BEGIN Exercise materials
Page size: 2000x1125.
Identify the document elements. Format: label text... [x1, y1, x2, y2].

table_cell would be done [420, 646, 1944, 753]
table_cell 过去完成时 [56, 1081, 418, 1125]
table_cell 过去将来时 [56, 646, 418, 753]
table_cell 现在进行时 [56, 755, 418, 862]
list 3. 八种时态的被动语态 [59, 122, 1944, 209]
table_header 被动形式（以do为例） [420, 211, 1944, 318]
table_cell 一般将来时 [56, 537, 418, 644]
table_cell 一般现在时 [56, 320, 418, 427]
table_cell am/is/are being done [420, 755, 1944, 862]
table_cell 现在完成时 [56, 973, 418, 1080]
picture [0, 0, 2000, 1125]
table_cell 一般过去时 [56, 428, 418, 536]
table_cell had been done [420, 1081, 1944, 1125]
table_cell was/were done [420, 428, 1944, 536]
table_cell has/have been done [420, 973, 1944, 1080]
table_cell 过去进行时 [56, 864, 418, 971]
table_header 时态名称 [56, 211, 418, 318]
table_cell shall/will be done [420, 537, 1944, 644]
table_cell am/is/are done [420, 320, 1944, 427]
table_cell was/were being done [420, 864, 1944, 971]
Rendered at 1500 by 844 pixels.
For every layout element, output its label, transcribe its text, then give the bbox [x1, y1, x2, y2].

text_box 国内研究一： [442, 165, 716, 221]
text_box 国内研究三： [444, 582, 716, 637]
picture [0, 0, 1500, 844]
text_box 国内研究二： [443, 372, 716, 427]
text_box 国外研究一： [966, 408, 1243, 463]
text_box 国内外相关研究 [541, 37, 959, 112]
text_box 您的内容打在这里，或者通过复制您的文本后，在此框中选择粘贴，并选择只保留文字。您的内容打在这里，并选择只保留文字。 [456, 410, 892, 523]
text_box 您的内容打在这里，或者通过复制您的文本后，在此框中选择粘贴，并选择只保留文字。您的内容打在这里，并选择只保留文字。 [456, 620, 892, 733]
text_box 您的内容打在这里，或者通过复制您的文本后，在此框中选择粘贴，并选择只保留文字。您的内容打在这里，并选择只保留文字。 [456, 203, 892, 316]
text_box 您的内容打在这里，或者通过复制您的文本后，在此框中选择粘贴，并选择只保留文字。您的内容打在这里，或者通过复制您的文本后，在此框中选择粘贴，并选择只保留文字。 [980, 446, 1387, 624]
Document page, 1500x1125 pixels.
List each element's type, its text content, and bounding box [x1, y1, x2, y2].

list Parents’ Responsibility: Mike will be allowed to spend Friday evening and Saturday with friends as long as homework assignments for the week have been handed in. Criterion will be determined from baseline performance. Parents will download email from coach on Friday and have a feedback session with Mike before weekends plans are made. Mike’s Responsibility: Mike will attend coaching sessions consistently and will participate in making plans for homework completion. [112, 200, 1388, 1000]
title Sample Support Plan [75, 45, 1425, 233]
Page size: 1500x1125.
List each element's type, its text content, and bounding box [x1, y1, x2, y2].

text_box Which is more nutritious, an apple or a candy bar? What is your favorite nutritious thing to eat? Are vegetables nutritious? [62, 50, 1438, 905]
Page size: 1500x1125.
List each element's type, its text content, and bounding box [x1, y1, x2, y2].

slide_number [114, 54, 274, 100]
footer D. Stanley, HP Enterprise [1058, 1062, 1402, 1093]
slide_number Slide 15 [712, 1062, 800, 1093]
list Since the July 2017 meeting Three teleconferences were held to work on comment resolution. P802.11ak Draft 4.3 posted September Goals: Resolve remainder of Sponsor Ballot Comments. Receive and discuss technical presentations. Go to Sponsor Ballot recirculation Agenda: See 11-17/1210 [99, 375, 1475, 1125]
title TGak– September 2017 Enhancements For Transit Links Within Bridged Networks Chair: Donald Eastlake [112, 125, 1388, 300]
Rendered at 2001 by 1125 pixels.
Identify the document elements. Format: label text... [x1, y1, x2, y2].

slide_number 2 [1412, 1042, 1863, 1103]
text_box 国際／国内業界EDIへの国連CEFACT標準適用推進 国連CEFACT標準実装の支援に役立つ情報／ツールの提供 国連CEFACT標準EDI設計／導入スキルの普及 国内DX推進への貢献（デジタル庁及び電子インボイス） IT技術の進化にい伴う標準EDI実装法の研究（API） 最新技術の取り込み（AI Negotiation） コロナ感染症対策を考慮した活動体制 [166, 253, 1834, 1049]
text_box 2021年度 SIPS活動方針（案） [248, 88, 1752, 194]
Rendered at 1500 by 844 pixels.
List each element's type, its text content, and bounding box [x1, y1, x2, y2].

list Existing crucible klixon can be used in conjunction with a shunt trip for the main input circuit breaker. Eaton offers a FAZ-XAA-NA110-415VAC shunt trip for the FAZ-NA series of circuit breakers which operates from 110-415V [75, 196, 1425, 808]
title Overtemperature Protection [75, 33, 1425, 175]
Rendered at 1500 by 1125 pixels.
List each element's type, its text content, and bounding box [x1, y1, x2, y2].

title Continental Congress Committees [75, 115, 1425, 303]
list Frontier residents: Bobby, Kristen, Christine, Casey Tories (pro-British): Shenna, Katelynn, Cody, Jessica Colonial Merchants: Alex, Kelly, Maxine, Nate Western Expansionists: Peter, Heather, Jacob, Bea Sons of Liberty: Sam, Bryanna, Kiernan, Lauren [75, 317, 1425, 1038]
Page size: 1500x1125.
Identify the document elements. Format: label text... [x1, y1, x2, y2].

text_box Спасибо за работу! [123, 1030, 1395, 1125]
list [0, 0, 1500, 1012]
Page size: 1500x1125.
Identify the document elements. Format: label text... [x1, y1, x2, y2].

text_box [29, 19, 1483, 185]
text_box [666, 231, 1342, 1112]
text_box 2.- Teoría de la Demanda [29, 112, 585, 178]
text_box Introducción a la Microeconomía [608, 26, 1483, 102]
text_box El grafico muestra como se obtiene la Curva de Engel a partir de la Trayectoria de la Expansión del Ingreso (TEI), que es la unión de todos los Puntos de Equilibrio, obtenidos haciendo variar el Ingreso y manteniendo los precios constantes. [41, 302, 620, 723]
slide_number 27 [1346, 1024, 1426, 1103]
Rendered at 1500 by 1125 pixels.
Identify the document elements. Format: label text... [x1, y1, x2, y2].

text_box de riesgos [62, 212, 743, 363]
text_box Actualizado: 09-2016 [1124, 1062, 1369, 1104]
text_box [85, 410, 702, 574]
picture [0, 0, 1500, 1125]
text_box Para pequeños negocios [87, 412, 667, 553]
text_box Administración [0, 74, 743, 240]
END Exercise materials
### Task prompt
Keeping each word as given, write out the material above.

### Written response
Page size: 2000x1125.
Identify the document elements. Format: label text... [x1, y1, x2, y2].

table_cell would be done [420, 646, 1944, 753]
table_cell 过去完成时 [56, 1081, 418, 1125]
table_cell 过去将来时 [56, 646, 418, 753]
table_cell 现在进行时 [56, 755, 418, 862]
list 3. 八种时态的被动语态 [59, 122, 1944, 209]
table_header 被动形式（以do为例） [420, 211, 1944, 318]
table_cell 一般将来时 [56, 537, 418, 644]
table_cell 一般现在时 [56, 320, 418, 427]
table_cell am/is/are being done [420, 755, 1944, 862]
table_cell 现在完成时 [56, 973, 418, 1080]
picture [0, 0, 2000, 1125]
table_cell 一般过去时 [56, 428, 418, 536]
table_cell had been done [420, 1081, 1944, 1125]
table_cell was/were done [420, 428, 1944, 536]
table_cell has/have been done [420, 973, 1944, 1080]
table_cell 过去进行时 [56, 864, 418, 971]
table_header 时态名称 [56, 211, 418, 318]
table_cell shall/will be done [420, 537, 1944, 644]
table_cell am/is/are done [420, 320, 1944, 427]
table_cell was/were being done [420, 864, 1944, 971]
Rendered at 1500 by 844 pixels.
For every layout element, output its label, transcribe its text, then give the bbox [x1, y1, x2, y2].

text_box 国内研究一： [442, 165, 716, 221]
text_box 国内研究三： [444, 582, 716, 637]
picture [0, 0, 1500, 844]
text_box 国内研究二： [443, 372, 716, 427]
text_box 国外研究一： [966, 408, 1243, 463]
text_box 国内外相关研究 [541, 37, 959, 112]
text_box 您的内容打在这里，或者通过复制您的文本后，在此框中选择粘贴，并选择只保留文字。您的内容打在这里，并选择只保留文字。 [456, 410, 892, 523]
text_box 您的内容打在这里，或者通过复制您的文本后，在此框中选择粘贴，并选择只保留文字。您的内容打在这里，并选择只保留文字。 [456, 620, 892, 733]
text_box 您的内容打在这里，或者通过复制您的文本后，在此框中选择粘贴，并选择只保留文字。您的内容打在这里，并选择只保留文字。 [456, 203, 892, 316]
text_box 您的内容打在这里，或者通过复制您的文本后，在此框中选择粘贴，并选择只保留文字。您的内容打在这里，或者通过复制您的文本后，在此框中选择粘贴，并选择只保留文字。 [980, 446, 1387, 624]
Document page, 1500x1125 pixels.
List each element's type, its text content, and bounding box [x1, y1, x2, y2].

list Parents’ Responsibility: Mike will be allowed to spend Friday evening and Saturday with friends as long as homework assignments for the week have been handed in. Criterion will be determined from baseline performance. Parents will download email from coach on Friday and have a feedback session with Mike before weekends plans are made. Mike’s Responsibility: Mike will attend coaching sessions consistently and will participate in making plans for homework completion. [112, 200, 1388, 1000]
title Sample Support Plan [75, 45, 1425, 233]
Page size: 1500x1125.
List each element's type, its text content, and bounding box [x1, y1, x2, y2].

text_box Which is more nutritious, an apple or a candy bar? What is your favorite nutritious thing to eat? Are vegetables nutritious? [62, 50, 1438, 905]
Page size: 1500x1125.
List each element's type, its text content, and bounding box [x1, y1, x2, y2].

slide_number [114, 54, 274, 100]
footer D. Stanley, HP Enterprise [1058, 1062, 1402, 1093]
slide_number Slide 15 [712, 1062, 800, 1093]
list Since the July 2017 meeting Three teleconferences were held to work on comment resolution. P802.11ak Draft 4.3 posted September Goals: Resolve remainder of Sponsor Ballot Comments. Receive and discuss technical presentations. Go to Sponsor Ballot recirculation Agenda: See 11-17/1210 [99, 375, 1475, 1125]
title TGak– September 2017 Enhancements For Transit Links Within Bridged Networks Chair: Donald Eastlake [112, 125, 1388, 300]
Rendered at 2001 by 1125 pixels.
Identify the document elements. Format: label text... [x1, y1, x2, y2].

slide_number 2 [1412, 1042, 1863, 1103]
text_box 国際／国内業界EDIへの国連CEFACT標準適用推進 国連CEFACT標準実装の支援に役立つ情報／ツールの提供 国連CEFACT標準EDI設計／導入スキルの普及 国内DX推進への貢献（デジタル庁及び電子インボイス） IT技術の進化にい伴う標準EDI実装法の研究（API） 最新技術の取り込み（AI Negotiation） コロナ感染症対策を考慮した活動体制 [166, 253, 1834, 1049]
text_box 2021年度 SIPS活動方針（案） [248, 88, 1752, 194]
Rendered at 1500 by 844 pixels.
List each element's type, its text content, and bounding box [x1, y1, x2, y2].

list Existing crucible klixon can be used in conjunction with a shunt trip for the main input circuit breaker. Eaton offers a FAZ-XAA-NA110-415VAC shunt trip for the FAZ-NA series of circuit breakers which operates from 110-415V [75, 196, 1425, 808]
title Overtemperature Protection [75, 33, 1425, 175]
Rendered at 1500 by 1125 pixels.
List each element's type, its text content, and bounding box [x1, y1, x2, y2].

title Continental Congress Committees [75, 115, 1425, 303]
list Frontier residents: Bobby, Kristen, Christine, Casey Tories (pro-British): Shenna, Katelynn, Cody, Jessica Colonial Merchants: Alex, Kelly, Maxine, Nate Western Expansionists: Peter, Heather, Jacob, Bea Sons of Liberty: Sam, Bryanna, Kiernan, Lauren [75, 317, 1425, 1038]
Page size: 1500x1125.
Identify the document elements. Format: label text... [x1, y1, x2, y2].

text_box Спасибо за работу! [123, 1030, 1395, 1125]
list [0, 0, 1500, 1012]
Page size: 1500x1125.
Identify the document elements. Format: label text... [x1, y1, x2, y2].

text_box [29, 19, 1483, 185]
text_box [666, 231, 1342, 1112]
text_box 2.- Teoría de la Demanda [29, 112, 585, 178]
text_box Introducción a la Microeconomía [608, 26, 1483, 102]
text_box El grafico muestra como se obtiene la Curva de Engel a partir de la Trayectoria de la Expansión del Ingreso (TEI), que es la unión de todos los Puntos de Equilibrio, obtenidos haciendo variar el Ingreso y manteniendo los precios constantes. [41, 302, 620, 723]
slide_number 27 [1346, 1024, 1426, 1103]
Rendered at 1500 by 1125 pixels.
Identify the document elements. Format: label text... [x1, y1, x2, y2].

text_box de riesgos [62, 212, 743, 363]
text_box Actualizado: 09-2016 [1124, 1062, 1369, 1104]
text_box [85, 410, 702, 574]
picture [0, 0, 1500, 1125]
text_box Para pequeños negocios [87, 412, 667, 553]
text_box Administración [0, 74, 743, 240]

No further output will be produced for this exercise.